# What bone(s) to give my dog for her first time



## shaner (Oct 17, 2010)

So I'm looking to finally give me a dog a raw meaty bone. I've given her plenty of raw food in the past, but it's always either been only the meat, or it's been ground up bones along with the meat/organs. This has been added to her regular diet of Orijen.

She's not a gulper so I don't have to worry about that, but as I've stated before on this site, she's also not a chewer. She has never in her life chewed a bone before. I've tried various recreational bones, most with meat still on them. She'll chew the meat off and leave the bone. She simply doesn't chew bones. 

With that said, I'm going to try. What would be a good bone to give her? I also worry about her choking, even though I know it's unlikely, I can't help it. But I'm not going to let my paranoia get in the way of a healthy diet for her.

So what bone should I start her on to see if I can get her to eat it. Are chicken wings a good starter bone as they are small and soft, or should I start her with something bigger to encourage chewing and not trying to just swallow it?


----------



## onyx'girl (May 18, 2007)

If you are talking about raw feeding, then yes, chicken would be my suggestion. BUT you need to balance the bone, meat ratio, just giving bone isn't recommended as a diet.
Chicken wings have too much fat, I would go with chicken thighs or a small leg 1/4. Be sure you research the diet if this is what you are choosing to feed....better to do it right from the get-go!


----------



## shaner (Oct 17, 2010)

onyx'girl said:


> If you are talking about raw feeding, then yes, chicken would be my suggestion. BUT you need to balance the bone, meat ratio, just giving bone isn't recommended as a diet.
> Chicken wings have too much fat, I would go with chicken thighs or a small leg 1/4. Be sure you research the diet if this is what you are choosing to feed....better to do it right from the get-go!

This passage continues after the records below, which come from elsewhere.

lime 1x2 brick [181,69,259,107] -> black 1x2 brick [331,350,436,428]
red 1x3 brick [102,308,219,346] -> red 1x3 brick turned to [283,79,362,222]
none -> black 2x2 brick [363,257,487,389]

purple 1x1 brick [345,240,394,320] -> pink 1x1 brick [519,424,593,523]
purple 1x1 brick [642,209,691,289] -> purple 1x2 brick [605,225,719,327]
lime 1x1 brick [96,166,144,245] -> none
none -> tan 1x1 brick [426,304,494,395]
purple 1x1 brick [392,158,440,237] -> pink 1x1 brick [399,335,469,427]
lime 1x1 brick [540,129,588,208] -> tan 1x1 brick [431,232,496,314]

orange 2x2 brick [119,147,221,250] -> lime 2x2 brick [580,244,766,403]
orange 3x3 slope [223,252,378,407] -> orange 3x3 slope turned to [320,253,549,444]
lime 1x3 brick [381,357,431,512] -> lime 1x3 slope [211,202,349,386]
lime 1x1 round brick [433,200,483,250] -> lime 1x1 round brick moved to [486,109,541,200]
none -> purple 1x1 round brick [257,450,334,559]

I appreciate the advice, but like I said, her regular diet is Orijen. I am looking to get her onto a raw diet, but I'm not convinced she'll even chew a bone. When the time is right, she'll have a balanced raw diet. Right now I just want to find a good, soft bone to get her used to eating them. I'm not concerned with nutrition or any of that right now as she gets that from her Orijen, I simply want to see how she reacts to eating bones (not just picking the meat off of them).

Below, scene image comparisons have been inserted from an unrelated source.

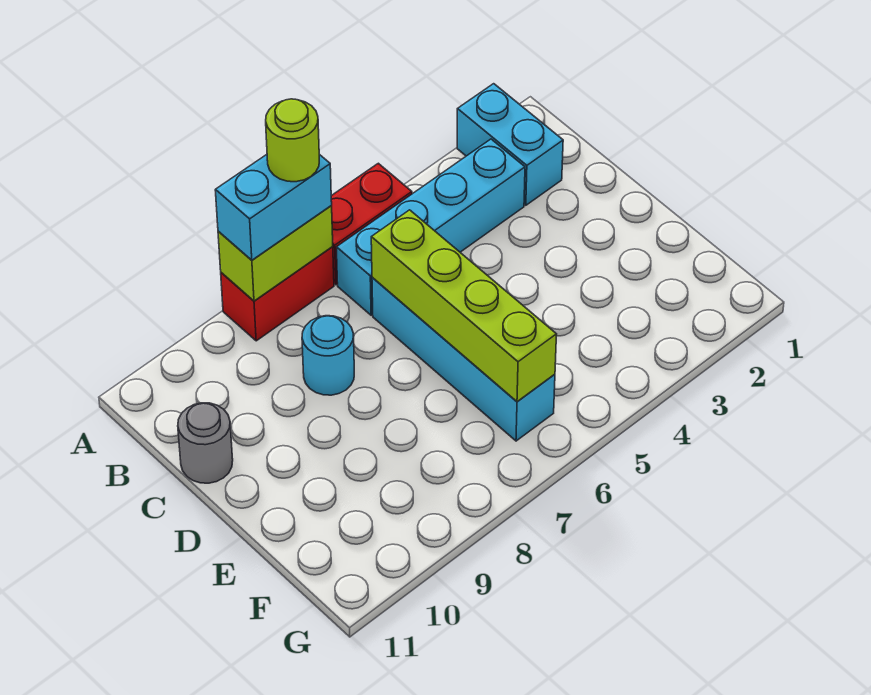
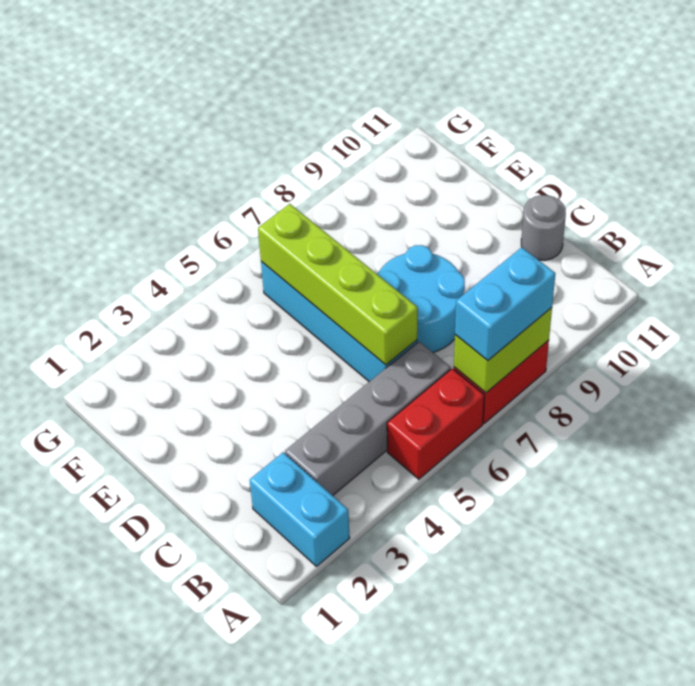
lime 1x1 round brick [266,99,319,182] -> none
cyan 1x4 brick [336,139,525,315] -> grey 1x4 brick [285,342,451,496]
cyan 1x1 round brick [302,316,354,395] -> cyan 2x2 round brick [377,245,465,352]

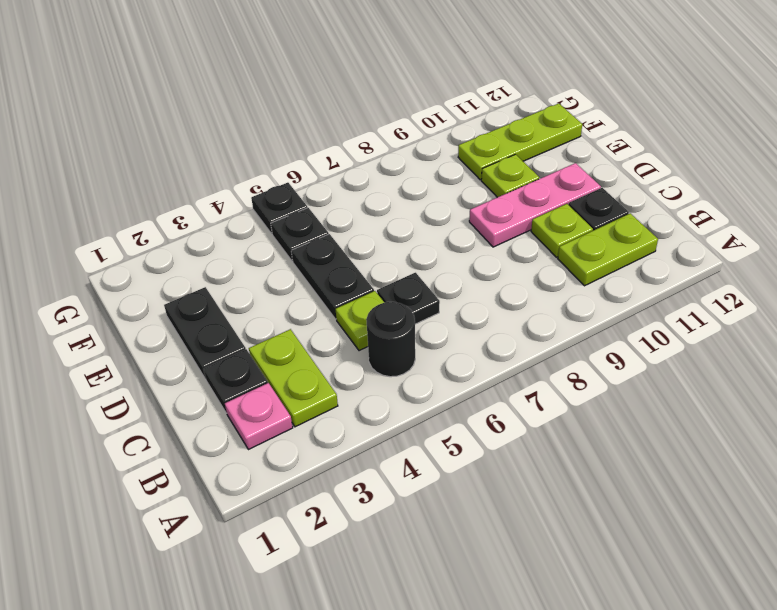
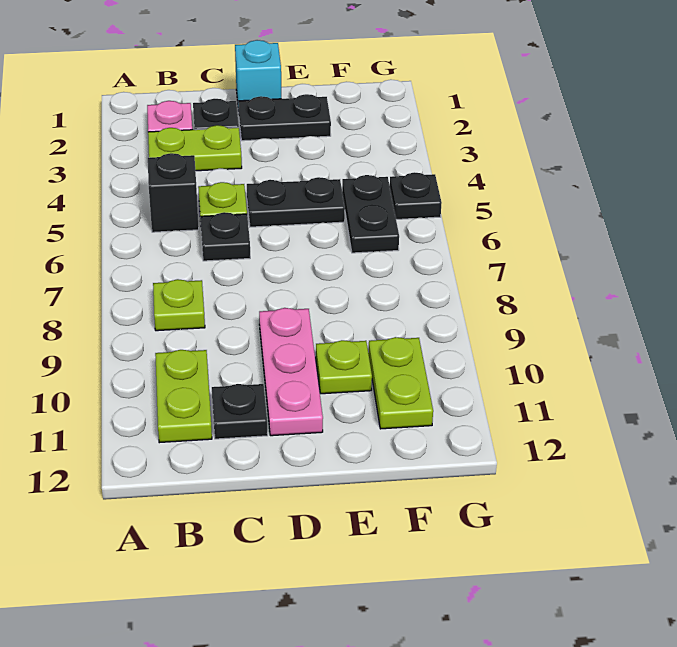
black 1x1 round brick [366,302,415,377] -> black 1x1 brick [148,153,199,232]
lime 1x1 plate [531,204,593,257] -> lime 1x1 plate moved to [153,279,205,331]
none -> cyan 1x1 brick [235,40,281,111]
black 1x1 plate [271,208,329,261] -> black 1x2 plate [342,175,399,253]
lime 1x3 plate [458,103,582,180] -> lime 1x2 plate [368,337,433,429]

I was looking for advice on a good bone to start with. Are chicken thighs and chicken 1/4's fairly soft and a good place to start?


----------



## onyx'girl (May 18, 2007)

Yes, that is what I would give, they are soft and have enough meat to counter the amount of bone. Too much bone can cause constipation. Turkey necks are a favorite of my dogs. They take a bit longer to chew(tom necks are big, one neck can weigh a pound, so I cut those in 1/3's)
Even if you are just giving this in addition to the Orijen, you still need to maintain a ratio of meat/bone for proper digestion.


----------



## shaner (Oct 17, 2010)

onyx'girl said:


> Yes, that is what I would give, they are soft and have enough meat to counter the amount of bone. Too much bone can cause constipation. Turkey necks are a favorite of my dogs. They take a bit longer to chew(tom necks are big, one neck can weigh a pound, so I cut those in 1/3's)

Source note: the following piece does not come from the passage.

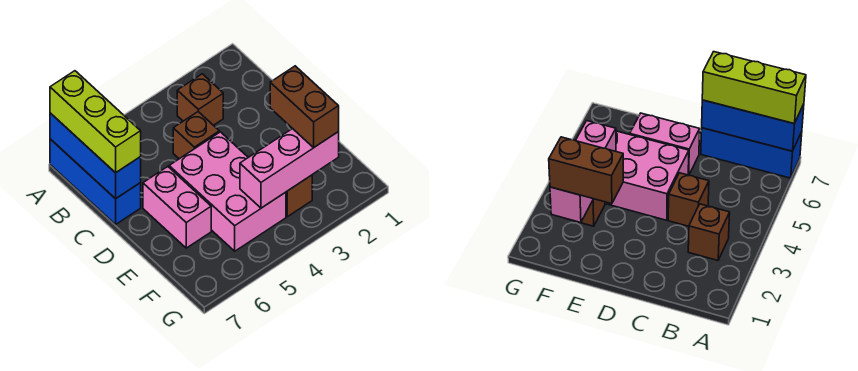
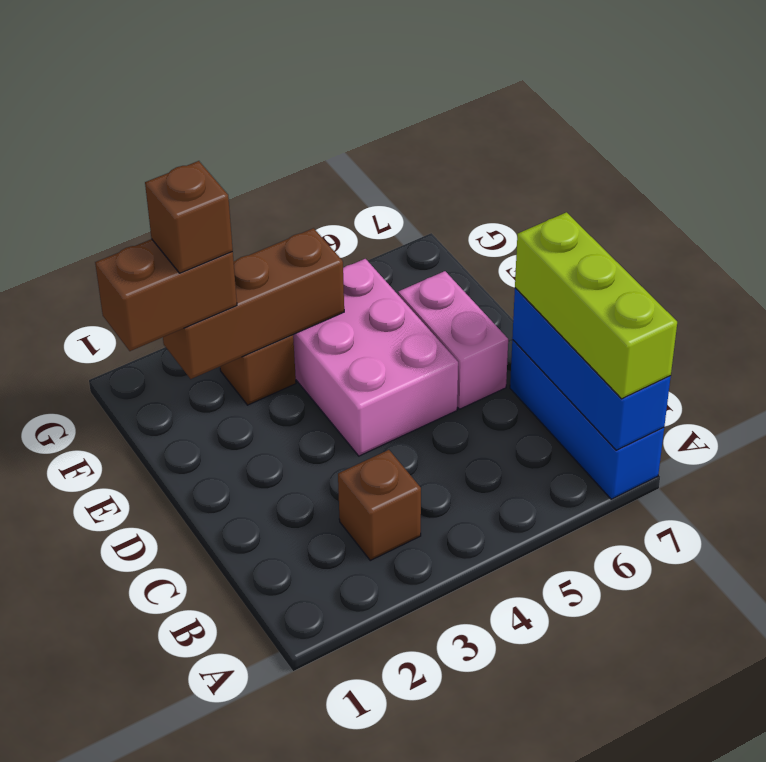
brown 1x1 brick [173,112,219,159] -> brown 1x1 brick moved to [145,161,233,273]
brown 1x2 brick [270,66,339,147] -> brown 1x2 brick turned to [95,239,237,351]
pink 1x3 brick [240,129,339,208] -> brown 1x3 brick [163,228,344,379]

Okay, thanks a lot. Do you ever worry about your dog choking? Am I being irrational by worrying about it?


----------



## onyx'girl (May 18, 2007)

I never read about dogs choking on bones that are rawfed(or introduced to it) They will bring it back up or gulp it down. 
When Karlo was a young pup he literally swallowed a thigh whole. Scared me, but he digested it and passed it.


----------